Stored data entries
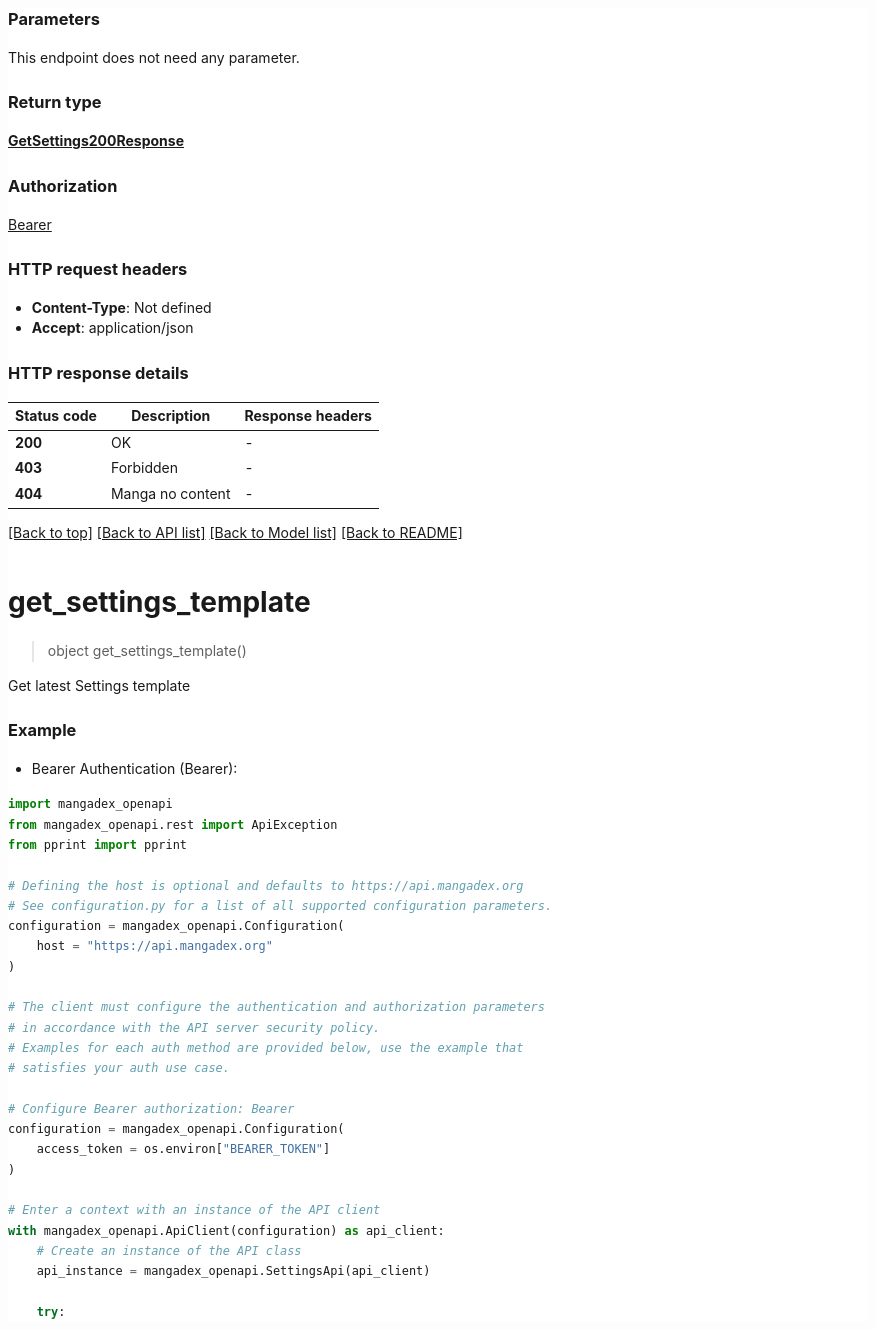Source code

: 

### Parameters

This endpoint does not need any parameter.

### Return type

[**GetSettings200Response**](GetSettings200Response.md)

### Authorization

[Bearer](../README.md#Bearer)

### HTTP request headers

 - **Content-Type**: Not defined
 - **Accept**: application/json

### HTTP response details

| Status code | Description | Response headers |
|-------------|-------------|------------------|
**200** | OK |  -  |
**403** | Forbidden |  -  |
**404** | Manga no content |  -  |

[[Back to top]](#) [[Back to API list]](../README.md#documentation-for-api-endpoints) [[Back to Model list]](../README.md#documentation-for-models) [[Back to README]](../README.md)

# **get_settings_template**
> object get_settings_template()

Get latest Settings template

### Example

* Bearer Authentication (Bearer):

```python
import mangadex_openapi
from mangadex_openapi.rest import ApiException
from pprint import pprint

# Defining the host is optional and defaults to https://api.mangadex.org
# See configuration.py for a list of all supported configuration parameters.
configuration = mangadex_openapi.Configuration(
    host = "https://api.mangadex.org"
)

# The client must configure the authentication and authorization parameters
# in accordance with the API server security policy.
# Examples for each auth method are provided below, use the example that
# satisfies your auth use case.

# Configure Bearer authorization: Bearer
configuration = mangadex_openapi.Configuration(
    access_token = os.environ["BEARER_TOKEN"]
)

# Enter a context with an instance of the API client
with mangadex_openapi.ApiClient(configuration) as api_client:
    # Create an instance of the API class
    api_instance = mangadex_openapi.SettingsApi(api_client)

    try:
```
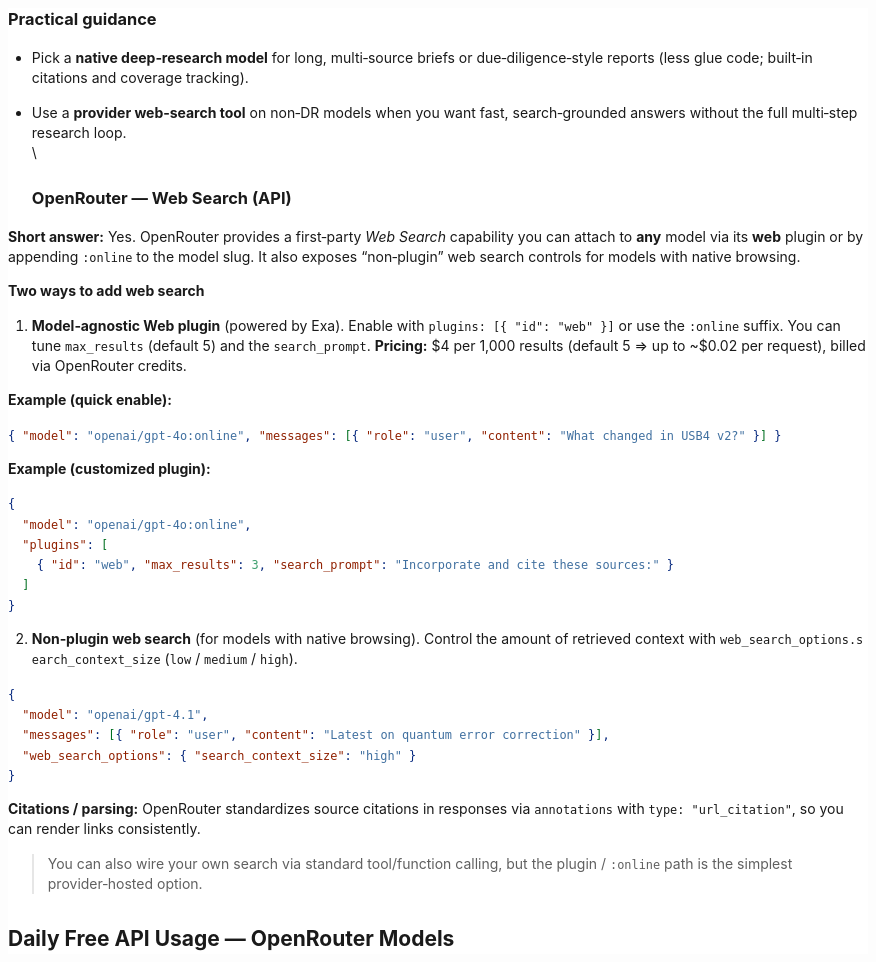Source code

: ### Practical guidance

- Pick a **native deep‑research model** for long, multi‑source briefs or due‑diligence‑style reports (less glue code; built‑in citations and coverage tracking).
- Use a **provider web‑search tool** on non‑DR models when you want fast, search‑grounded answers without the full multi‑step research loop. \
  \

  ### OpenRouter — Web Search (API)

**Short answer:** Yes. OpenRouter provides a first‑party *Web Search* capability you can attach to **any** model via its **web** plugin or by appending `:online` to the model slug. It also exposes “non‑plugin” web search controls for models with native browsing.

**Two ways to add web search**

1. **Model‑agnostic Web plugin** (powered by Exa). Enable with `plugins: [{ "id": "web" }]` or use the `:online` suffix. You can tune `max_results` (default 5) and the `search_prompt`. **Pricing:** \$4 per 1,000 results (default 5 ⇒ up to \~\$0.02 per request), billed via OpenRouter credits.

**Example (quick enable):**

```json
{ "model": "openai/gpt-4o:online", "messages": [{ "role": "user", "content": "What changed in USB4 v2?" }] }
```

**Example (customized plugin):**

```json
{
  "model": "openai/gpt-4o:online",
  "plugins": [
    { "id": "web", "max_results": 3, "search_prompt": "Incorporate and cite these sources:" }
  ]
}
```

2. **Non‑plugin web search** (for models with native browsing). Control the amount of retrieved context with `web_search_options.search_context_size` (`low` / `medium` / `high`).

```json
{
  "model": "openai/gpt-4.1",
  "messages": [{ "role": "user", "content": "Latest on quantum error correction" }],
  "web_search_options": { "search_context_size": "high" }
}
```

**Citations / parsing:** OpenRouter standardizes source citations in responses via `annotations` with `type: "url_citation"`, so you can render links consistently.

> You can also wire your own search via standard tool/function calling, but the plugin / `:online` path is the simplest provider‑hosted option. 

## Daily Free API Usage — OpenRouter Models
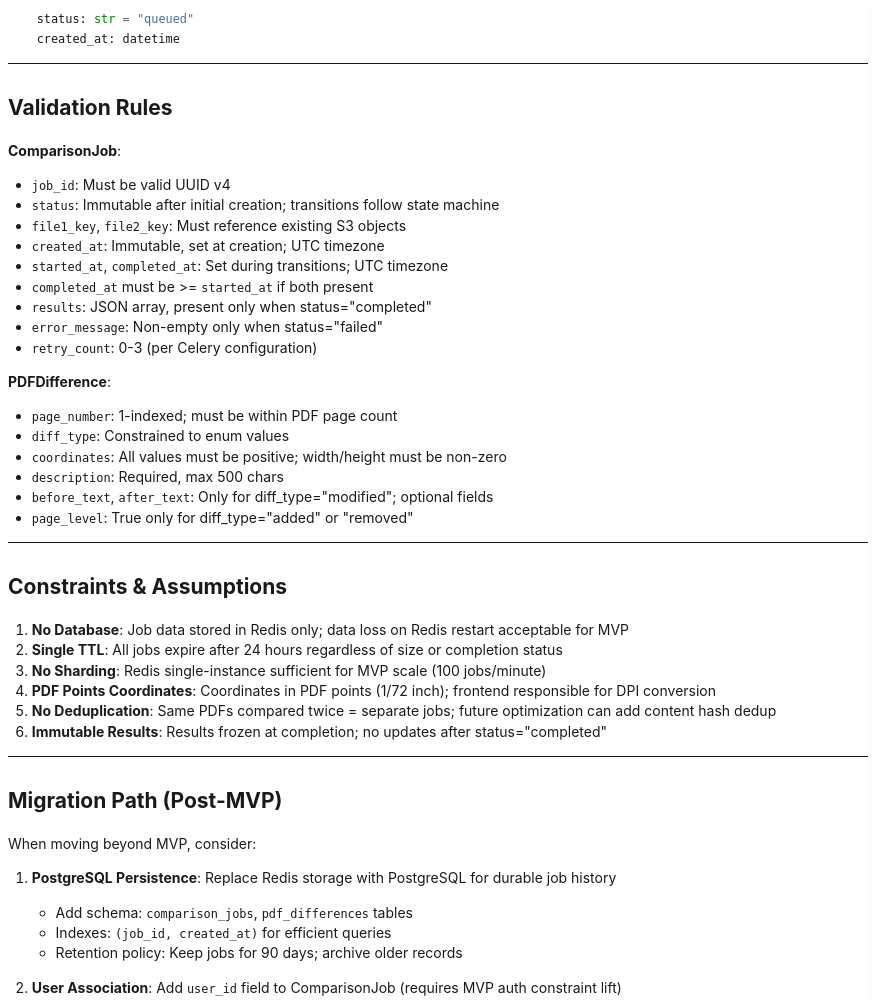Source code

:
 ```python
    status: str = "queued"
    created_at: datetime
```

---

## Validation Rules

**ComparisonJob**:
- `job_id`: Must be valid UUID v4
- `status`: Immutable after initial creation; transitions follow state machine
- `file1_key`, `file2_key`: Must reference existing S3 objects
- `created_at`: Immutable, set at creation; UTC timezone
- `started_at`, `completed_at`: Set during transitions; UTC timezone
- `completed_at` must be >= `started_at` if both present
- `results`: JSON array, present only when status="completed"
- `error_message`: Non-empty only when status="failed"
- `retry_count`: 0-3 (per Celery configuration)

**PDFDifference**:
- `page_number`: 1-indexed; must be within PDF page count
- `diff_type`: Constrained to enum values
- `coordinates`: All values must be positive; width/height must be non-zero
- `description`: Required, max 500 chars
- `before_text`, `after_text`: Only for diff_type="modified"; optional fields
- `page_level`: True only for diff_type="added" or "removed"

---

## Constraints & Assumptions

1. **No Database**: Job data stored in Redis only; data loss on Redis restart acceptable for MVP
2. **Single TTL**: All jobs expire after 24 hours regardless of size or completion status
3. **No Sharding**: Redis single-instance sufficient for MVP scale (100 jobs/minute)
4. **PDF Points Coordinates**: Coordinates in PDF points (1/72 inch); frontend responsible for DPI conversion
5. **No Deduplication**: Same PDFs compared twice = separate jobs; future optimization can add content hash dedup
6. **Immutable Results**: Results frozen at completion; no updates after status="completed"

---

## Migration Path (Post-MVP)

When moving beyond MVP, consider:

1. **PostgreSQL Persistence**: Replace Redis storage with PostgreSQL for durable job history
   - Add schema: `comparison_jobs`, `pdf_differences` tables
   - Indexes: `(job_id, created_at)` for efficient queries
   - Retention policy: Keep jobs for 90 days; archive older records

2. **User Association**: Add `user_id` field to ComparisonJob (requires MVP auth constraint lift)
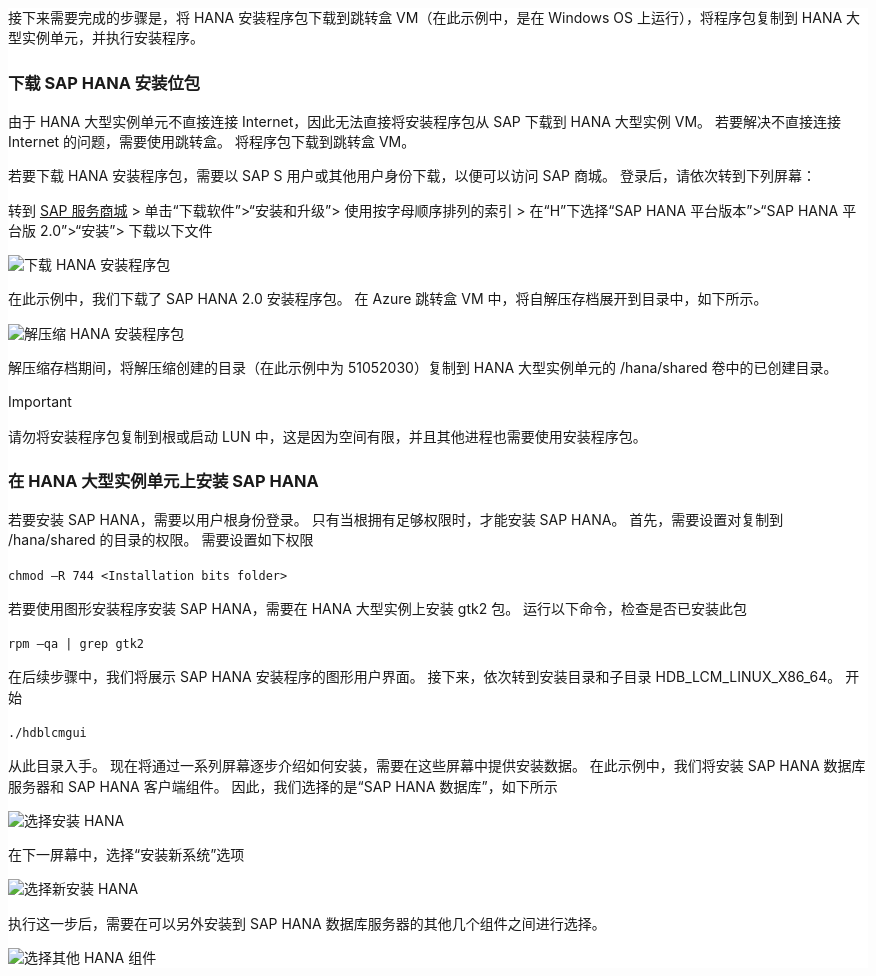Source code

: 接下来需要完成的步骤是，将 HANA 安装程序包下载到跳转盒 VM（在此示例中，是在 Windows OS 上运行），将程序包复制到 HANA 大型实例单元，并执行安装程序。

### <a name="download-of-the-sap-hana-installation-bits"></a>下载 SAP HANA 安装位包
由于 HANA 大型实例单元不直接连接 Internet，因此无法直接将安装程序包从 SAP 下载到 HANA 大型实例 VM。 若要解决不直接连接 Internet 的问题，需要使用跳转盒。 将程序包下载到跳转盒 VM。

若要下载 HANA 安装程序包，需要以 SAP S 用户或其他用户身份下载，以便可以访问 SAP 商城。 登录后，请依次转到下列屏幕：

转到 [SAP 服务商城](https://support.sap.com/en/index.html) > 单击“下载软件”>“安装和升级”> 使用按字母顺序排列的索引 > 在“H”下选择“SAP HANA 平台版本”>“SAP HANA 平台版 2.0”>“安装”> 下载以下文件

![下载 HANA 安装程序包](./media/hana-installation/image16_download_hana.PNG)

在此示例中，我们下载了 SAP HANA 2.0 安装程序包。 在 Azure 跳转盒 VM 中，将自解压存档展开到目录中，如下所示。

![解压缩 HANA 安装程序包](./media/hana-installation/image17_extract_hana.PNG)

解压缩存档期间，将解压缩创建的目录（在此示例中为 51052030）复制到 HANA 大型实例单元的 /hana/shared 卷中的已创建目录。

> [!Important]
> 请勿将安装程序包复制到根或启动 LUN 中，这是因为空间有限，并且其他进程也需要使用安装程序包。


### <a name="install-sap-hana-on-the-hana-large-instance-unit"></a>在 HANA 大型实例单元上安装 SAP HANA
若要安装 SAP HANA，需要以用户根身份登录。 只有当根拥有足够权限时，才能安装 SAP HANA。
首先，需要设置对复制到 /hana/shared 的目录的权限。 需要设置如下权限

```
chmod –R 744 <Installation bits folder>
```

若要使用图形安装程序安装 SAP HANA，需要在 HANA 大型实例上安装 gtk2 包。 运行以下命令，检查是否已安装此包

```
rpm –qa | grep gtk2
```

在后续步骤中，我们将展示 SAP HANA 安装程序的图形用户界面。 接下来，依次转到安装目录和子目录 HDB_LCM_LINUX_X86_64。 开始

```
./hdblcmgui 
```
从此目录入手。 现在将通过一系列屏幕逐步介绍如何安装，需要在这些屏幕中提供安装数据。 在此示例中，我们将安装 SAP HANA 数据库服务器和 SAP HANA 客户端组件。 因此，我们选择的是“SAP HANA 数据库”，如下所示

![选择安装 HANA](./media/hana-installation/image18_hana_selection.PNG)

在下一屏幕中，选择“安装新系统”选项

![选择新安装 HANA](./media/hana-installation/image19_select_new.PNG)

执行这一步后，需要在可以另外安装到 SAP HANA 数据库服务器的其他几个组件之间进行选择。

![选择其他 HANA 组件](./media/hana-installation/image20_select_components.PNG)
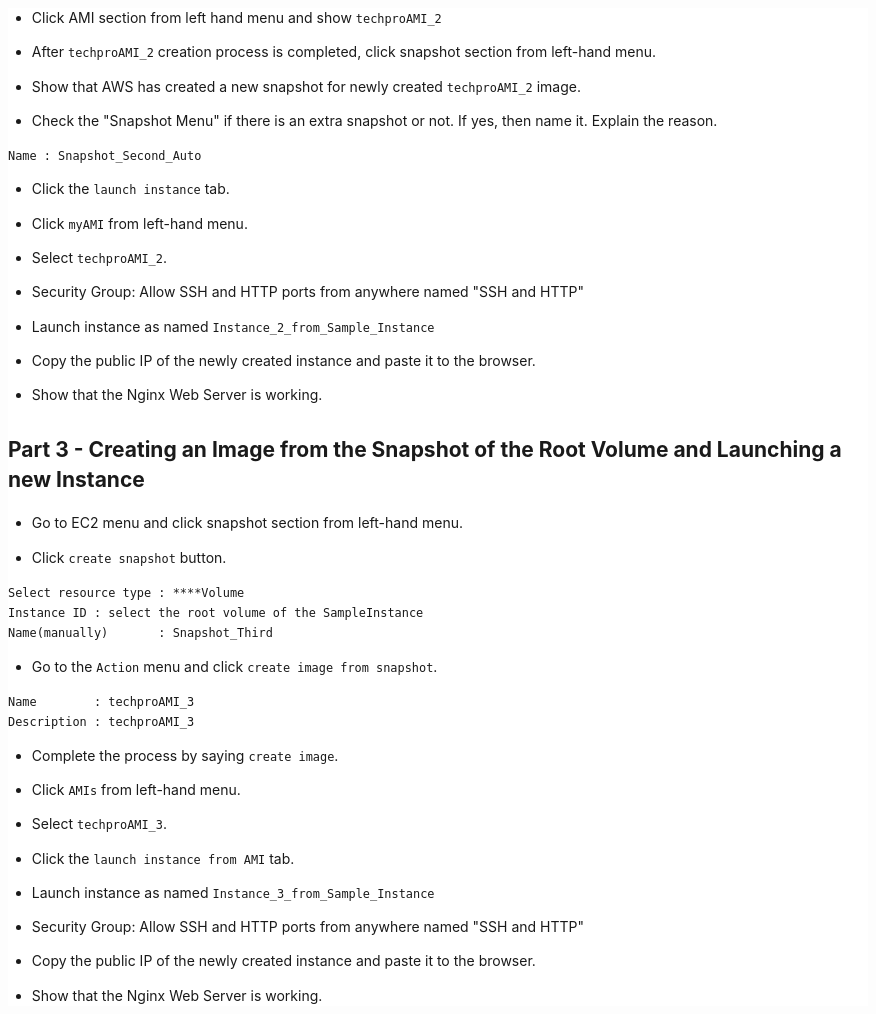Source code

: - Click AMI section from left hand menu and show `techproAMI_2`

- After `techproAMI_2` creation process is completed, click snapshot section from left-hand menu.

-  Show that AWS has created a new snapshot for newly created `techproAMI_2` image.

- Check the "Snapshot Menu" if there is an extra snapshot or not. If yes, then  name it. Explain the reason.

```text
Name : Snapshot_Second_Auto 
```

-  Click the `launch instance` tab.

- Click `myAMI` from left-hand menu.

- Select `techproAMI_2`.

- Security Group: Allow SSH and HTTP ports from anywhere named "SSH and HTTP"

- Launch instance as named `Instance_2_from_Sample_Instance`

- Copy the public IP of the newly created instance and paste it to the browser.

- Show that the Nginx Web Server is working.


## Part 3 - Creating an Image from the Snapshot of the Root Volume and Launching a new Instance

- Go to EC2 menu and click snapshot section from left-hand menu.

- Click `create snapshot` button.
```text
Select resource type : ****Volume
Instance ID : select the root volume of the SampleInstance
Name(manually)       : Snapshot_Third 
```

- Go to the `Action` menu and click `create image from snapshot`.

```text
Name        : techproAMI_3
Description : techproAMI_3
```

- Complete the process by saying `create image`.

- Click `AMIs` from left-hand menu.

- Select `techproAMI_3`.

- Click the `launch instance from AMI` tab.

- Launch instance as named `Instance_3_from_Sample_Instance`

- Security Group: Allow SSH and HTTP ports from anywhere named "SSH and HTTP"

- Copy the public IP of the newly created instance and paste it to the browser.

- Show that the Nginx Web Server is working.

◆ Requirement
Filter the records above and copy every line that contains the word "media".

◆ Result of this task
![下载 HANA 安装程序包](./media/hana-installation/image16_download_hana.PNG)
![解压缩 HANA 安装程序包](./media/hana-installation/image17_extract_hana.PNG)
![选择安装 HANA](./media/hana-installation/image18_hana_selection.PNG)
![选择新安装 HANA](./media/hana-installation/image19_select_new.PNG)
![选择其他 HANA 组件](./media/hana-installation/image20_select_components.PNG)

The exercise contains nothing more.